Neurotransmission-related gene expression is time and reimplantation dependent. Functional Annotation Clustering by the Database for Annotation, Visualization and Integrated Discovery (DAVID). Genes passing threshold p < 0.05 and fold change >1.4. Rattus norwegicus background. Annotation clustering stringency highest. Enrichment Score cut-off 1.3, corresponding to p < 0.05. Colored clusters mean they are found at both time points and may be compared (blue arrows). Clusters highlighted with red borders are connected to neurotransmitter activity. Clusters highlighted in blue borders are connected to inflammation. In 7a can be seen that acute reimplantation tends to induce genes related to neurotransmission (left) compared to avulsion only (right) were genes related to inflammation are activated. At reimplantation at 24 h (7b left) there is still a tendency to more pronounced activation of genes related to neurotransmission, a situation changed at reimplantation at 4 h (7b right) when genes mainly related to inflammation and antigene presentation were activated.

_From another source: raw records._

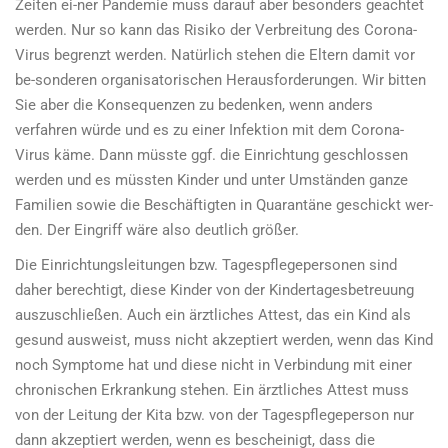
Zeiten ei-ner Pandemie muss darauf aber besonders geachtet
werden. Nur so kann das Risiko der Verbreitung des Corona-
Virus begrenzt werden. Natürlich stehen die Eltern damit vor
be-sonderen organisatorischen Herausforderungen. Wir bitten
Sie aber die Konsequenzen zu bedenken, wenn anders
verfahren würde und es zu einer Infektion mit dem Corona-
Virus käme. Dann müsste ggf. die Einrichtung geschlossen
werden und es müssten Kinder und unter Umständen ganze
Familien sowie die Beschäftigten in Quarantäne geschickt wer-
den. Der Eingriff wäre also deutlich größer.
Die Einrichtungsleitungen bzw. Tagespflegepersonen sind
daher berechtigt, diese Kinder von der Kindertagesbetreuung
auszuschließen. Auch ein ärztliches Attest, das ein Kind als
gesund ausweist, muss nicht akzeptiert werden, wenn das Kind
noch Symptome hat und diese nicht in Verbindung mit einer
chronischen Erkrankung stehen. Ein ärztliches Attest muss
von der Leitung der Kita bzw. von der Tagespflegeperson nur
dann akzeptiert werden, wenn es bescheinigt, dass die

Neurotransmission-related gene expression was dependent on time and reimplantation, and neurotransmission genes were highly enriched at 0 h and 24 h, but not at 48 h and in avulsion only. Neurotransmission-related genes were absent if no reimplantation occurred, and absent at delayed reimplantation at 48 h. Thus, reimplantation-induced neurotransmission activity not seen after avulsion only and this activity was still seen at 24 h but not after 48 h since neurotransmission genes were highly enriched at 0 h and 24 h, but not at 48 h and in Xh (avulsion only).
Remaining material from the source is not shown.